■ Collected data ■
◇ ◇ ◇

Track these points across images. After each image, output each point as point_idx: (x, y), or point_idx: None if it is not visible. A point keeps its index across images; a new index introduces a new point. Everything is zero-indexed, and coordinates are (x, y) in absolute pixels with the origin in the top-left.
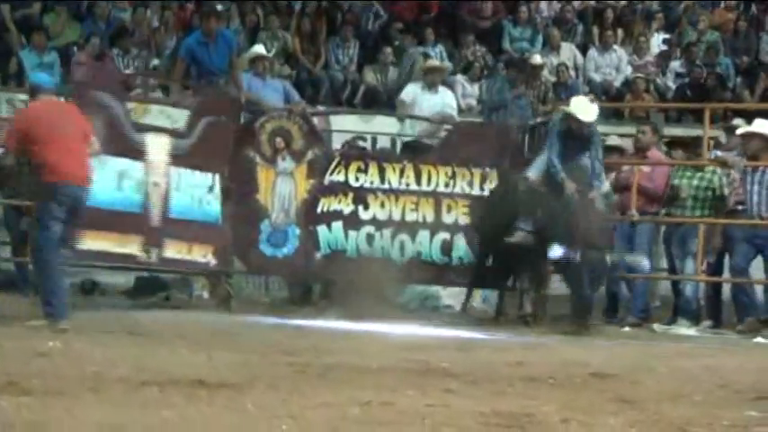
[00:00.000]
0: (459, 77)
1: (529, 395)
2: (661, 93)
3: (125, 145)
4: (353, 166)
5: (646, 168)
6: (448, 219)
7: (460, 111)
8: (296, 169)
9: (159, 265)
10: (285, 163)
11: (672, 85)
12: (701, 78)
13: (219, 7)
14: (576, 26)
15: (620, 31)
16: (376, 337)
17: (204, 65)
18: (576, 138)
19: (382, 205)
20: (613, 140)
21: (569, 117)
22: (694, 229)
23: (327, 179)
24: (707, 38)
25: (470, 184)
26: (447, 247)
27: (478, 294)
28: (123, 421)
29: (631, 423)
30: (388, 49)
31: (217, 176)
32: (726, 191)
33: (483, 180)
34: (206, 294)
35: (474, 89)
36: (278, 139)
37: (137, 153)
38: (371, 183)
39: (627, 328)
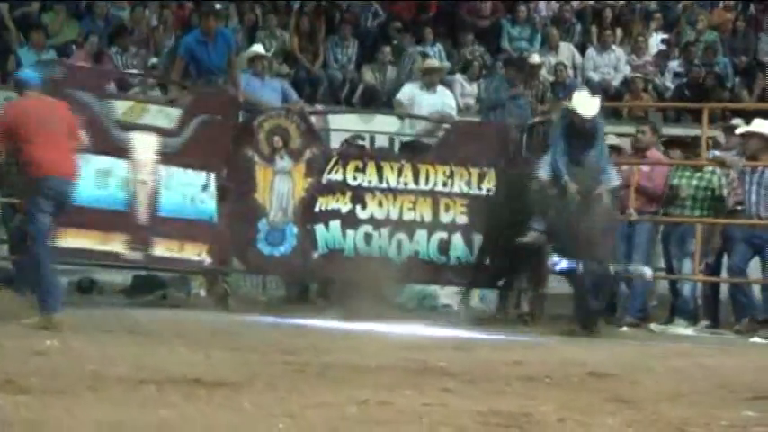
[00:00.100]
0: (458, 77)
1: (526, 394)
2: (659, 92)
3: (107, 143)
4: (351, 166)
5: (645, 168)
6: (446, 218)
7: (459, 110)
8: (294, 168)
9: (148, 263)
10: (283, 162)
11: (670, 84)
12: (699, 78)
13: (218, 6)
14: (574, 26)
15: (618, 31)
16: (374, 337)
17: (203, 64)
18: (579, 134)
19: (380, 204)
20: (612, 140)
21: (571, 113)
22: (693, 229)
23: (325, 178)
24: (705, 38)
25: (468, 184)
26: (445, 247)
27: (476, 293)
28: (122, 420)
29: (629, 423)
30: (387, 49)
31: (212, 175)
32: (725, 191)
33: (481, 179)
34: (203, 293)
35: (473, 88)
36: (276, 138)
37: (121, 151)
38: (369, 182)
39: (625, 328)
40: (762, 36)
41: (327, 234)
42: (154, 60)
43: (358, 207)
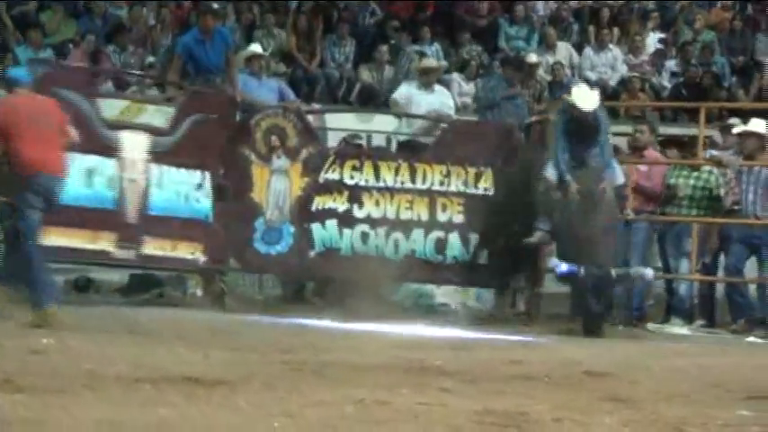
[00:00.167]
0: (455, 76)
1: (525, 394)
2: (656, 92)
3: (94, 142)
4: (348, 165)
5: (642, 167)
6: (442, 217)
7: (456, 110)
8: (291, 167)
9: (140, 262)
10: (280, 161)
11: (667, 84)
12: (696, 78)
13: (216, 6)
14: (571, 25)
15: (616, 30)
16: (372, 336)
17: (201, 63)
18: (581, 129)
19: (377, 203)
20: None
21: (571, 107)
22: (689, 228)
23: (322, 177)
24: (702, 37)
25: (465, 183)
26: (441, 246)
27: (472, 293)
28: (121, 419)
29: (626, 422)
30: (384, 48)
31: (207, 174)
32: (722, 191)
33: (478, 179)
34: (200, 292)
35: (470, 88)
36: (273, 137)
37: (108, 150)
38: (366, 181)
39: (621, 327)
40: (759, 36)
41: (324, 233)
42: (151, 59)
43: (355, 206)
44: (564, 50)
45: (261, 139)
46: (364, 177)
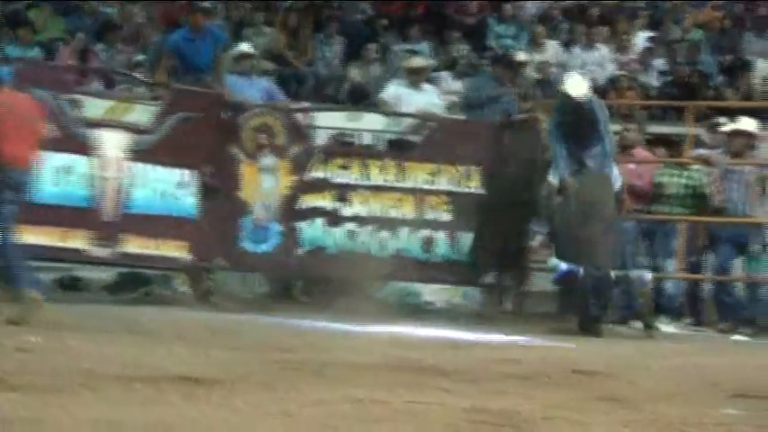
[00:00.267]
0: (444, 74)
1: (522, 393)
2: (645, 90)
3: (67, 140)
4: (336, 163)
5: (631, 166)
6: (430, 216)
7: (446, 108)
8: (278, 165)
9: (119, 260)
10: (268, 159)
11: (655, 82)
12: (685, 77)
13: (206, 4)
14: (560, 24)
15: (604, 29)
16: (368, 335)
17: (190, 61)
18: (577, 122)
19: (364, 202)
20: None
21: (564, 97)
22: (677, 227)
23: (310, 175)
24: (691, 36)
25: (453, 182)
26: (428, 244)
27: (459, 291)
28: (120, 418)
29: (619, 421)
30: (373, 46)
31: (192, 172)
32: (709, 189)
33: (466, 177)
34: (187, 290)
35: (459, 86)
36: (261, 136)
37: (84, 148)
38: (353, 179)
39: (610, 326)
40: (746, 34)
41: (311, 231)
42: (140, 57)
43: (342, 204)
44: (552, 49)
45: (249, 138)
46: (352, 176)
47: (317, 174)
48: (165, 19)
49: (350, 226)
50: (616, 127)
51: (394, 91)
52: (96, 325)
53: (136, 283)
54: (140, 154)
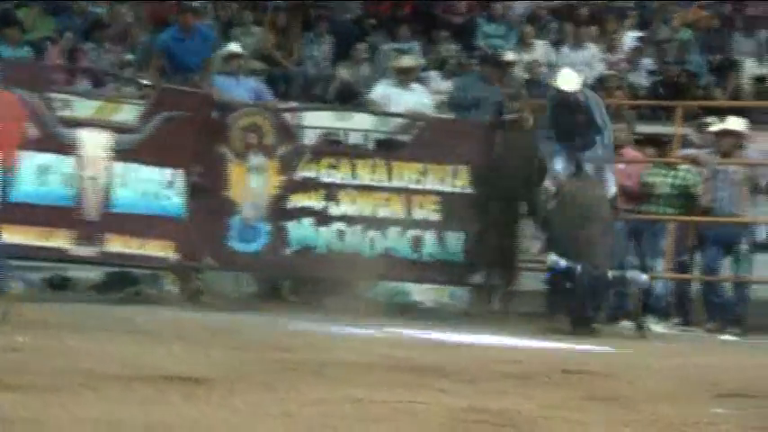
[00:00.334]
0: (433, 74)
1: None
2: (633, 90)
3: (48, 140)
4: (325, 162)
5: (620, 166)
6: (419, 215)
7: (436, 108)
8: (267, 165)
9: (104, 259)
10: (256, 159)
11: (644, 82)
12: (674, 76)
13: (196, 3)
14: (549, 23)
15: (594, 29)
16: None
17: (179, 61)
18: (570, 115)
19: (353, 201)
20: None
21: (555, 91)
22: (665, 226)
23: (298, 175)
24: (679, 36)
25: (442, 181)
26: (417, 244)
27: (447, 291)
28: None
29: (618, 421)
30: (362, 46)
31: (179, 172)
32: (698, 189)
33: (455, 176)
34: (176, 290)
35: (448, 86)
36: (249, 135)
37: (65, 148)
38: (342, 179)
39: (599, 325)
40: (735, 34)
41: (300, 231)
42: (128, 57)
43: (331, 204)
44: (541, 49)
45: (237, 137)
46: (340, 175)
47: (306, 173)
48: (154, 18)
49: (338, 225)
50: None
51: (383, 91)
52: (93, 324)
53: (124, 282)
54: (124, 153)
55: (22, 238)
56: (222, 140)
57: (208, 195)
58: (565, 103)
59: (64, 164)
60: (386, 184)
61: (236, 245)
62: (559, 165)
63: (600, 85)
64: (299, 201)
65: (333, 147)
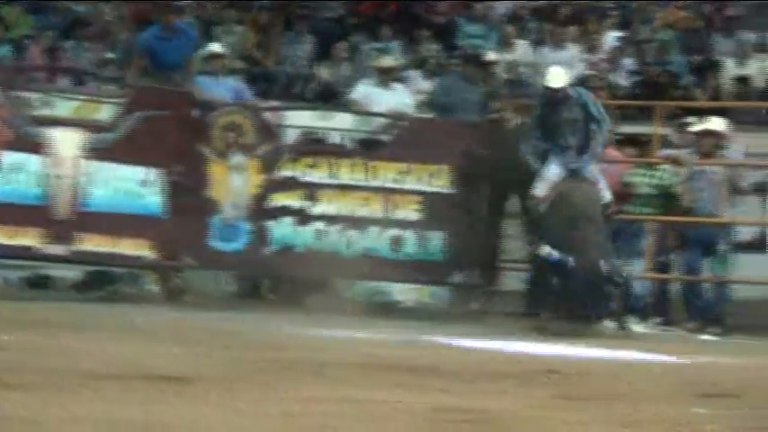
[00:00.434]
0: (414, 74)
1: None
2: (613, 90)
3: (17, 139)
4: (305, 162)
5: (603, 165)
6: (399, 215)
7: (415, 107)
8: (247, 164)
9: (76, 258)
10: (237, 158)
11: (624, 82)
12: (655, 77)
13: (178, 3)
14: (529, 23)
15: (574, 29)
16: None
17: (161, 59)
18: (557, 113)
19: (332, 201)
20: None
21: (544, 90)
22: (645, 227)
23: (279, 174)
24: (660, 36)
25: (422, 181)
26: (397, 243)
27: (427, 290)
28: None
29: (582, 420)
30: (343, 45)
31: (156, 171)
32: (679, 189)
33: (435, 176)
34: (156, 289)
35: (429, 85)
36: (230, 134)
37: (34, 146)
38: (322, 178)
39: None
40: (715, 35)
41: (280, 230)
42: (109, 55)
43: (311, 203)
44: (522, 49)
45: (218, 136)
46: (321, 175)
47: (287, 172)
48: (136, 17)
49: (319, 225)
50: None
51: (363, 90)
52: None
53: (104, 281)
54: (98, 152)
55: None
56: (203, 139)
57: (188, 194)
58: (554, 101)
59: (33, 163)
60: (366, 183)
61: (217, 244)
62: (553, 170)
63: (581, 85)
64: (279, 200)
65: (313, 146)
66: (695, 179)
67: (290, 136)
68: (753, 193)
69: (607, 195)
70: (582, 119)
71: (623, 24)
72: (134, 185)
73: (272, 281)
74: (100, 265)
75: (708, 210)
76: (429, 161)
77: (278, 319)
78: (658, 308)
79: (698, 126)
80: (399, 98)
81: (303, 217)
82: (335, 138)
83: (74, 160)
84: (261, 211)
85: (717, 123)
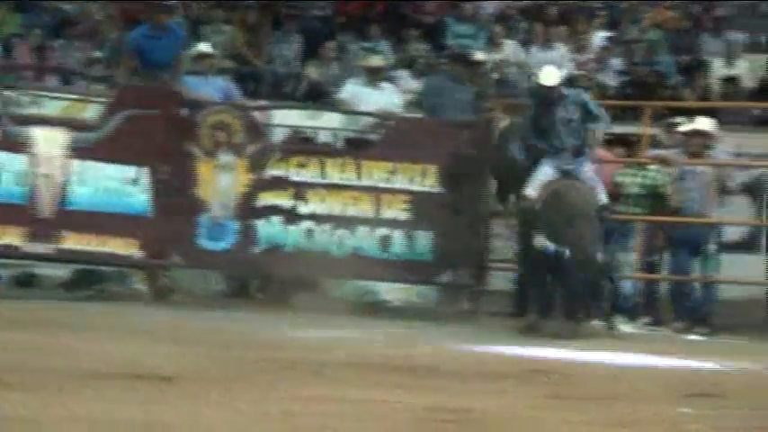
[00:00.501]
0: (402, 73)
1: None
2: (602, 90)
3: (2, 138)
4: (294, 161)
5: (593, 166)
6: (387, 214)
7: (403, 107)
8: (236, 163)
9: (61, 256)
10: (225, 157)
11: (612, 82)
12: (643, 77)
13: (168, 2)
14: (518, 23)
15: (563, 29)
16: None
17: (150, 58)
18: (549, 112)
19: (322, 200)
20: None
21: (536, 87)
22: (634, 226)
23: (267, 173)
24: (649, 36)
25: (411, 180)
26: (386, 243)
27: (415, 290)
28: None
29: (566, 420)
30: (331, 45)
31: (143, 169)
32: (668, 189)
33: (423, 175)
34: (144, 288)
35: (417, 85)
36: (218, 133)
37: (17, 146)
38: (311, 177)
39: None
40: (704, 35)
41: (269, 229)
42: (97, 54)
43: (300, 203)
44: (510, 48)
45: (206, 135)
46: (309, 174)
47: (275, 172)
48: (125, 16)
49: (307, 224)
50: None
51: (352, 90)
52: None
53: (90, 280)
54: (83, 151)
55: None
56: (191, 138)
57: (176, 193)
58: (549, 100)
59: (16, 162)
60: (355, 182)
61: (205, 243)
62: (545, 171)
63: (569, 84)
64: (267, 199)
65: (302, 145)
66: (684, 179)
67: (279, 135)
68: (741, 193)
69: (603, 197)
70: (578, 119)
71: (611, 24)
72: (121, 184)
73: (260, 280)
74: (86, 263)
75: (696, 210)
76: (418, 161)
77: (267, 318)
78: (647, 308)
79: (686, 126)
80: (388, 98)
81: (291, 216)
82: (324, 137)
83: (59, 159)
84: (249, 211)
85: (705, 123)
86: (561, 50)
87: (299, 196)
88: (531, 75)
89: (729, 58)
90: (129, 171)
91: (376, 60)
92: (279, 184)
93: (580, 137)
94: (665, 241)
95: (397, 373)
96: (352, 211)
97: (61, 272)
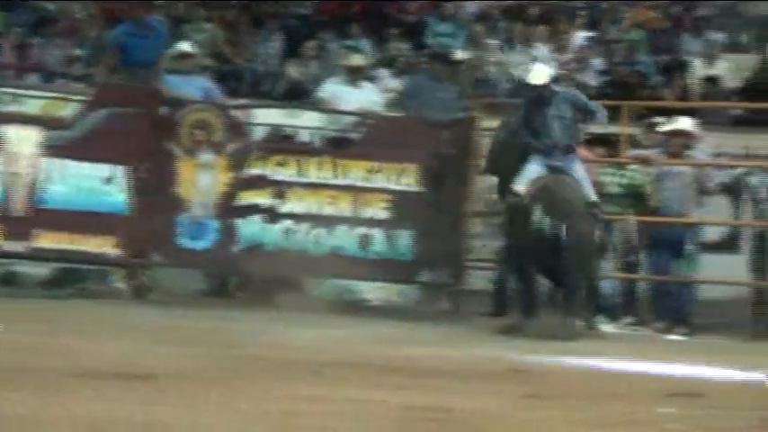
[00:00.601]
0: (383, 72)
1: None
2: (582, 90)
3: None
4: (273, 160)
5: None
6: (367, 213)
7: (384, 106)
8: (216, 162)
9: (34, 255)
10: (205, 155)
11: (593, 82)
12: (624, 77)
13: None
14: (499, 22)
15: (543, 29)
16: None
17: (134, 56)
18: (544, 111)
19: (301, 199)
20: None
21: (525, 86)
22: (613, 226)
23: (247, 172)
24: (629, 36)
25: (390, 179)
26: (365, 242)
27: (395, 289)
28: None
29: (545, 419)
30: (311, 44)
31: (120, 168)
32: (647, 189)
33: (403, 174)
34: (123, 286)
35: (398, 84)
36: (198, 132)
37: None
38: (291, 176)
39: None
40: (684, 35)
41: (248, 228)
42: (77, 52)
43: (279, 201)
44: (491, 48)
45: (186, 134)
46: (289, 173)
47: (255, 170)
48: (105, 15)
49: (287, 223)
50: None
51: (332, 88)
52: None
53: (70, 279)
54: (57, 149)
55: None
56: (171, 137)
57: (156, 192)
58: (539, 98)
59: None
60: (334, 181)
61: (185, 242)
62: (533, 168)
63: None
64: (248, 198)
65: (282, 144)
66: (664, 179)
67: (259, 134)
68: (720, 192)
69: (593, 195)
70: (570, 117)
71: (592, 24)
72: (96, 183)
73: (239, 278)
74: (63, 262)
75: (675, 210)
76: (398, 159)
77: (247, 317)
78: (627, 308)
79: (666, 126)
80: (368, 96)
81: (272, 215)
82: (304, 136)
83: (30, 158)
84: (229, 209)
85: (685, 123)
86: (542, 50)
87: (280, 195)
88: (518, 74)
89: (710, 59)
90: (108, 169)
91: (356, 59)
92: (259, 182)
93: (573, 135)
94: (644, 241)
95: (378, 372)
96: (332, 209)
97: (43, 270)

◇ ◇ ◇

■ Work request ■
Starting with the first line of the data above, write out each line exactly up to and including the line that holds "43: (358, 207)". Pictures stay out.

■ Your response ■
Track these points across images. After each image, output each point as point_idx: (x, y), or point_idx: None if it is not visible. A point keeps its index across images; a new index introduces a new point. Everything is zero-indexed, and coordinates are (x, y) in absolute pixels with the origin in the top-left.
[00:00.000]
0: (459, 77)
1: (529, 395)
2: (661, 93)
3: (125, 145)
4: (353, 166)
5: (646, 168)
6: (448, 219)
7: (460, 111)
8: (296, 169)
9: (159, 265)
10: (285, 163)
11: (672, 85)
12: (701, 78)
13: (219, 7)
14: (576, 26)
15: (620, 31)
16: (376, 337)
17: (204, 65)
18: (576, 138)
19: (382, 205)
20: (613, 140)
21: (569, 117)
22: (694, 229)
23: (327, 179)
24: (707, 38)
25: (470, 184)
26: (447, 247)
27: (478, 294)
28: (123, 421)
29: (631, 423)
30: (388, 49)
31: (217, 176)
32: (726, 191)
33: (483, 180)
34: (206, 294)
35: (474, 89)
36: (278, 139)
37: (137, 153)
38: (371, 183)
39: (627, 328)
[00:00.100]
0: (458, 77)
1: (526, 394)
2: (659, 92)
3: (107, 143)
4: (351, 166)
5: (645, 168)
6: (446, 218)
7: (459, 110)
8: (294, 168)
9: (148, 263)
10: (283, 162)
11: (670, 84)
12: (699, 78)
13: (218, 6)
14: (574, 26)
15: (618, 31)
16: (374, 337)
17: (203, 64)
18: (579, 134)
19: (380, 204)
20: (612, 140)
21: (571, 113)
22: (693, 229)
23: (325, 178)
24: (705, 38)
25: (468, 184)
26: (445, 247)
27: (476, 293)
28: (122, 420)
29: (629, 423)
30: (387, 49)
31: (212, 175)
32: (725, 191)
33: (481, 179)
34: (203, 293)
35: (473, 88)
36: (276, 138)
37: (121, 151)
38: (369, 182)
39: (625, 328)
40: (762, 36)
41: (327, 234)
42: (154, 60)
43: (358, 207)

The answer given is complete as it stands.